Alistair Murdoch
- Full name: Alistair Richard Murdoch
- Born: 9 May 1967 (age 59) Sydney, Australia
- Height: 6 ft 1 in (185 cm)
- Weight: 202 lb (92 kg)
- School: Shore School
- Occupation: Financial advisor

Rugby union career
- Position: Centre / Winger

International career
- Years: Team / Apps / (Points)
- 1993–96: Australia / 2 / (5)

= Alistair Murdoch =

Australian rugby union international

Alistair Richard Murdoch (born 9 May 1967) is an Australian former rugby union international.

Murdoch, born in Sydney, was educated at the Shore School and played first-grade rugby for Gordon.

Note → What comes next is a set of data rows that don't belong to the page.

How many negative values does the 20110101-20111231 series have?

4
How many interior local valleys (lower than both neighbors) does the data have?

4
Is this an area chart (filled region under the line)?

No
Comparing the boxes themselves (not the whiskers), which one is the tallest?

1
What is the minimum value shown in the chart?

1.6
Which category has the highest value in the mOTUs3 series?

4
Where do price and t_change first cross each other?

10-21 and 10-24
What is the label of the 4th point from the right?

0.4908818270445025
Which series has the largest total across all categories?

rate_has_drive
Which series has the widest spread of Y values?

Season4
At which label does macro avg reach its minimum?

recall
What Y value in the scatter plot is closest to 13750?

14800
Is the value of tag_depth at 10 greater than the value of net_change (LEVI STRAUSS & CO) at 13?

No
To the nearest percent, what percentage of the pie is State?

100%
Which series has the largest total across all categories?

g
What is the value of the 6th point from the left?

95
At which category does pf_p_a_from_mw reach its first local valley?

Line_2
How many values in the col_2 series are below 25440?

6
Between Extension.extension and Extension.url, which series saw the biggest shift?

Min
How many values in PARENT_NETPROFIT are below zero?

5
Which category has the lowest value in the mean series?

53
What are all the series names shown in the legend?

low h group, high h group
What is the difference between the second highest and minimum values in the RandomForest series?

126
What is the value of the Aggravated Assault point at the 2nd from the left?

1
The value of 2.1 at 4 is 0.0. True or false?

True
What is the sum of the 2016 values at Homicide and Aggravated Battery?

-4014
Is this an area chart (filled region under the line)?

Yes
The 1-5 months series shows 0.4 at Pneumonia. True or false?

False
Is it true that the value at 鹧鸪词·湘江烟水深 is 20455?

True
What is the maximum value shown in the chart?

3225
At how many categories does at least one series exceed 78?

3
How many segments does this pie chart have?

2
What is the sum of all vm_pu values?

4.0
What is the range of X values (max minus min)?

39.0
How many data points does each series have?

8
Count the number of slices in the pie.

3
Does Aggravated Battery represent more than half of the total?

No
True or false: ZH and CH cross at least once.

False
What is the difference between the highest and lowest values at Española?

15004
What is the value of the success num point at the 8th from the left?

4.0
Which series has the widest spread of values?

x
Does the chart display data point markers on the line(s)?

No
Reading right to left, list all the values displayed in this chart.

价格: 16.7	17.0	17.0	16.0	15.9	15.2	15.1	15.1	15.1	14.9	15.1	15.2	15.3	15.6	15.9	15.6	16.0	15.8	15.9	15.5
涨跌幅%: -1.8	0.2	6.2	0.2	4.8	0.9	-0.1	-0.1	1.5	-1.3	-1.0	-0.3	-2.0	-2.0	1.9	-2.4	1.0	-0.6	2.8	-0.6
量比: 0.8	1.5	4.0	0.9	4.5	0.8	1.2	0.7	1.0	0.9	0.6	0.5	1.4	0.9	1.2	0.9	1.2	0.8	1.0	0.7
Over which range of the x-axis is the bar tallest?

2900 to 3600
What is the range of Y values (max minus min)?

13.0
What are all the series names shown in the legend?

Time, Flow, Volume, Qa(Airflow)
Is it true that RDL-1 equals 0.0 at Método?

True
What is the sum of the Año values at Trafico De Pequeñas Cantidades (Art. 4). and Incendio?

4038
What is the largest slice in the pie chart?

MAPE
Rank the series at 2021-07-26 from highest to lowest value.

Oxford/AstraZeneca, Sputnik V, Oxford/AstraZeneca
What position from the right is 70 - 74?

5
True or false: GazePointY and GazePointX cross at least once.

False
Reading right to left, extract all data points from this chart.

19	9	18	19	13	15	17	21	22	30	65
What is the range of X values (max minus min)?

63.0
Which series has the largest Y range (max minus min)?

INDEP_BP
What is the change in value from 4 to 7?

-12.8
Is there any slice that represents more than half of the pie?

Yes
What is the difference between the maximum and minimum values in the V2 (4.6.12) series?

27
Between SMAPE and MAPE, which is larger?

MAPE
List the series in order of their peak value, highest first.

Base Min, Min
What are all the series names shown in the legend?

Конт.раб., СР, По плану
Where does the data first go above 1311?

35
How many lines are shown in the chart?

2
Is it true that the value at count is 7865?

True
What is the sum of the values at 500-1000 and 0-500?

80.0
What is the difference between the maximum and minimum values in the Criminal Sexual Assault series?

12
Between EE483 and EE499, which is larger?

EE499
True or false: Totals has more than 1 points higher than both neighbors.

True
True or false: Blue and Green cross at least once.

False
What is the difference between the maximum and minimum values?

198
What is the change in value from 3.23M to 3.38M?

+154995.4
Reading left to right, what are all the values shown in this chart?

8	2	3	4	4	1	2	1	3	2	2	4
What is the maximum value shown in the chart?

A three-quarter, Murdoch earned his first Wallabies call up after a two-try man of the match performance to help the New South Wales Waratahs beat the visiting Springboks in 1993. For one of his tries, he ran 65 metres down the sideline, evading three Springbok defenders in the process. He subsequently made his Test debut in Bordeaux during that year's tour of France, playing on the left wing. His only other Wallabies cap came three years later, as a winger against Wales at Ballymore, where he scored a late try in a resounding win.

Murdoch played rugby in England for Bedford, Exeter and Worcester.

A financial advisor by profession, Murdoch took up powerlifting after rugby and won three successive World Drug-Free Powerlifting Federation titles in the 110kg weight class.